Appliquant soigneusement le rouge à lèvres écarlate volé aux Galeries, elle s'amusait à créer de délicieux coeurs avec ses lèvres, resserrées comme un bouton de rose. La main sur la hanche, la chevelure rabattue sur le côté, la nuque offerte aux morsures, la Mertingelle posait, s'offrait à ses propres regards avec délice, admirant l'éclat éblouissant de sa jeunesse en fleurs.

Un coup de klaxon retentit dans la rue et elle jeta sur son épaule son petit sac à main avant de dévaler les escaliers. La maison était silencieuse, en dehors du murmure de la télévision dans le salon. Elle s'empara de ses clefs, déposa un baiser sur la photo en noir et blanc près de la porte, encadrée avec soin : à droite, là où ses lèvres s'étaient arrêtées, se trouvait une vieille femme à la mise simple, à la longue chevelure blanche tressée. Une femme d'un autre siècle, dont le regard sévère ne parvenait pas à effacer la bonté du sourire. A côté de l'aïeule, une jeune femme très belle, à la longue chevelure noire, posait avec élégance dans une robe d'été à fleurs. Entre les deux femmes, une petite fille brune avec des fossettes levait les deux mains avec un sourire lumineux.

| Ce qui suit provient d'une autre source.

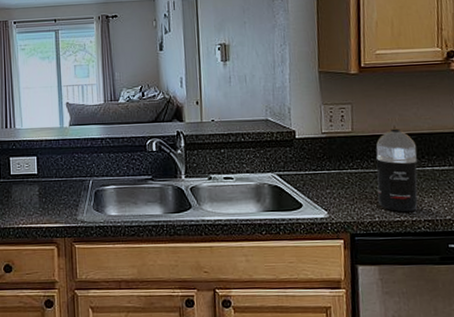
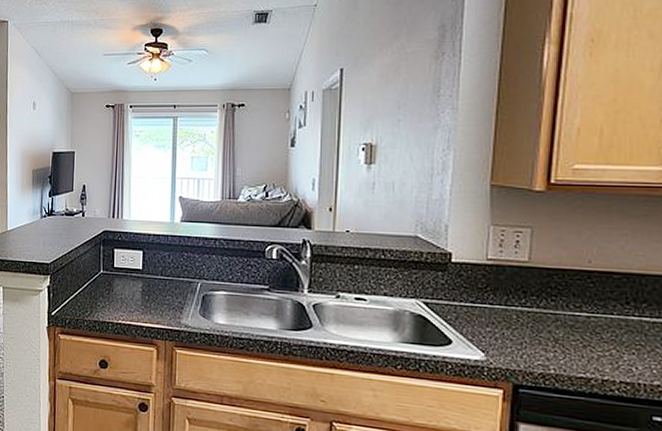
spray bottle: present [376,128,418,213] -> none [556,263,620,369]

Trois femmes. Trois générations rassemblées.

"J'y vais ! Ne m'attends pas, je rentre tard, cria-t-elle depuis le pas de la porte." Le paillasson fleuri, la brosse à bottes, les délicates faïences bleues garnies de fleurs : tout rappelait encore la présence de sa grand-mère. La Mertingelle avait heureusement d'autres pensées en tête et se précipita vers la voiture garée devant la maison, rejoignant un groupe bruyant et mixte, déjà tout à la fête à venir.

Alors que la voiture s'éloignait dans un pétaradement tout sauf réglementaire et traversait les rues engourdies par la fin de journée, gavées de soleil estival, la Mertingelle, installée sur la banquette arrière, mêlée aux rires, pressée contre des corps chauds et parfumés à l'excès, se sentait vivante. Langoureusement, passionnément vivante.